Promise Me (Rivers Edge Book 3.5)(3)By: Lacey Black
Backstage passes secured around our necks, Avery, Erin, Josselyn and I step behind the heavily guarded curtain and in the bright lights of the backstage area. Girls are everywhere. I bet there are five girls for every guy back here. The line is long as we find our way to the end of it for the extensive wait. I don’t see anyone out yet to greet the fans, only a very large, very muscular ex-lineman looking guy with his arms crossed over his chest and a scowl on his face inviting anyone to try to get past him. He’s guarding the door like his life depends on it, and honestly, it probably does.
At seven o’clock on the dot, the door opens and members of the band Bent start to file out and stand in front of the signage promoting the band’s latest tour and major sponsors. I hold my breath and wait for him to walk out. I told the girls that I wasn’t excited to meet him and that I was only here to meet the drummer, but that was a boldfaced lie. My heart speeds up and my palms begin to sweat as I wait for him to walk out. And when he finally does, the noise of the room fades away. The dozens of screaming women evaporate around me. Jase Bentley walks out from the back room with his head down and a serious scowl on his face as if he’s lost deep in his innermost thoughts. My eyes are fixed on his ripped up jeans that hang just right on his slender hips. His black t-shirt has the sleeves ripped off so that his tattoos are in full view. The shirt is tight enough to hug his muscular chest and show off the definition hidden underneath. He looks amazing. So much better in person than any of the photos in those magazines or his appearances on all the entertainment programs on television.
As if remembering where he’s at, he gives his head a small, quick shake and lifts his eyes to scan the room. His green eyes are striking as they scan the crowded room filled to capacity with screaming, adoring fans. He plasters on his trademark bad boy smile which causes the screams in the room to reach eardrum shattering decibels. I watch as he struts up to the center of the room where the rest of his band waits for him. His eyes scan the crowd one more time and that’s when the world stops spinning. Green eyes the color of dewed morning grass slam into me like a speeding Mack truck. The room starts to spin as he holds my gaze. The room, the people, the cameras all fade away until it’s just me and those deep green eyes. I know in that moment that I’m in trouble.
Deep, deep trouble.
Another city, another night of performing in front of thousands of screaming fans. It used to be my high, my drug. Now, it’s just another night of fake smiles and forced appearances. When did this business become all about business and less about music? The music was supposed to be the business.

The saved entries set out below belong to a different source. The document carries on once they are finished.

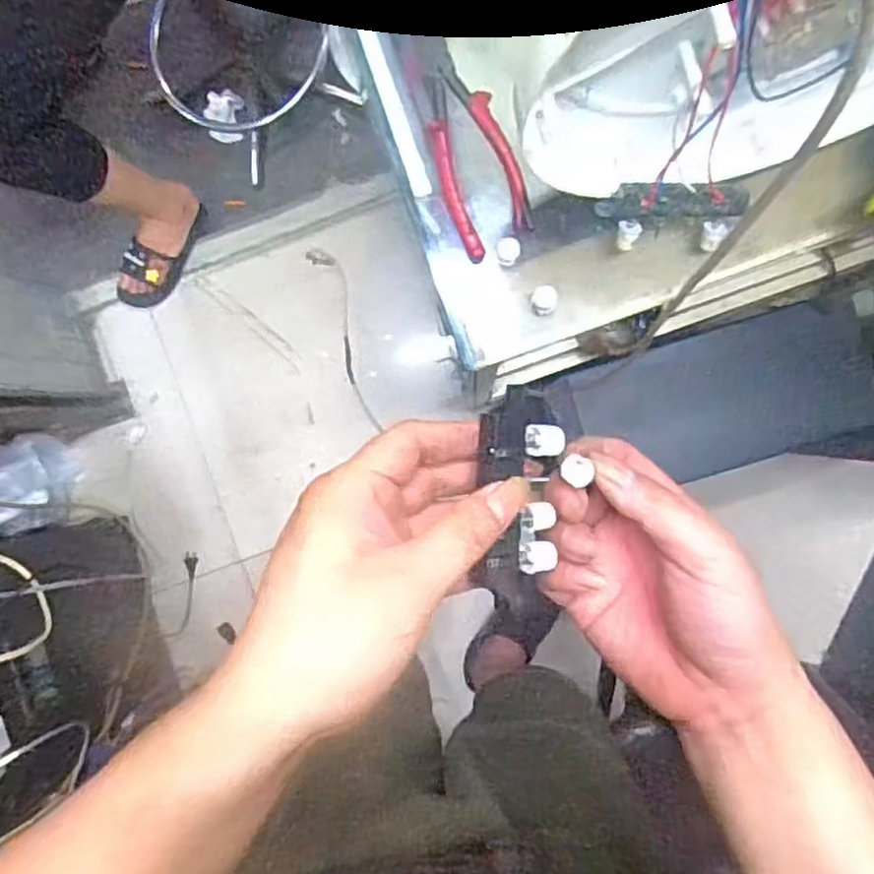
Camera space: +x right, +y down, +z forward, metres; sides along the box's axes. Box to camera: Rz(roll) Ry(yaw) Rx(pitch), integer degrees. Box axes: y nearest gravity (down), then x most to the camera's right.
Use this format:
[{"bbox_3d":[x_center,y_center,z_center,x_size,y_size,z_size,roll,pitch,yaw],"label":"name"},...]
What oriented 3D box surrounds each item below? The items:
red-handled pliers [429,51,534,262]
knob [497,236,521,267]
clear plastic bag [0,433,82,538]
[{"bbox_3d":[0.023,-0.179,0.439,0.049,0.012,0.127,-15,91,3],"label":"red-handled pliers"},{"bbox_3d":[0.045,-0.118,0.441,0.014,0.013,0.015,0,92,3],"label":"knob"},{"bbox_3d":[-0.720,0.087,1.215,0.087,0.166,0.168,8,92,3],"label":"clear plastic bag"}]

I stare at my reflection one last time in the bathroom mirror while the band’s manager, Phillip Mitchell, continues to run his mouth just outside the door. I tuned him out about five minutes ago, but he apparently hasn’t noticed yet that I’m not engaging in the conversation about tonight’s tour stop. St. Charles, Missouri. Another city. Another stage. Another show.
Venues like this used to be my favorite stops on the tour. The smaller arena crowds gave a more intimate show. The fans were closer to the stage. But in the past three years, the venues got bigger and bigger. Bigger lights. Bigger displays. Fill the seats. Make the money. Money is great, but it’s not the reason I do what I do.
“You about ready?” Phillip asks through the wooden door.
I give myself one last look-over and reach for the knob. “Yep,” I reply as I step through the door.
“What’s wrong with you lately? You’ve been distant and standoffish this entire leg of the tour,” Phillip asks with the scowl I see firmly in place more often than not lately. I’ve known him for the six years that I’ve been signed under Cardello Records. Besides my bandmates, Phillip is the closest person I have to a friend anymore.
“Nothing,” I mumble as I step out of the bathroom, closing the door securely behind me.
“Bullshit,” he replies. “Something’s up. Tell me.”
I sigh a deep exhale. Maybe telling him I’m burnt out will help alleviate the pressure that’s been constantly pushing against my chest for the past six months. “I’m just getting tired, Phil. I’m tired of cameras following me everywhere I go. I’m tired of the constant go-go-go.”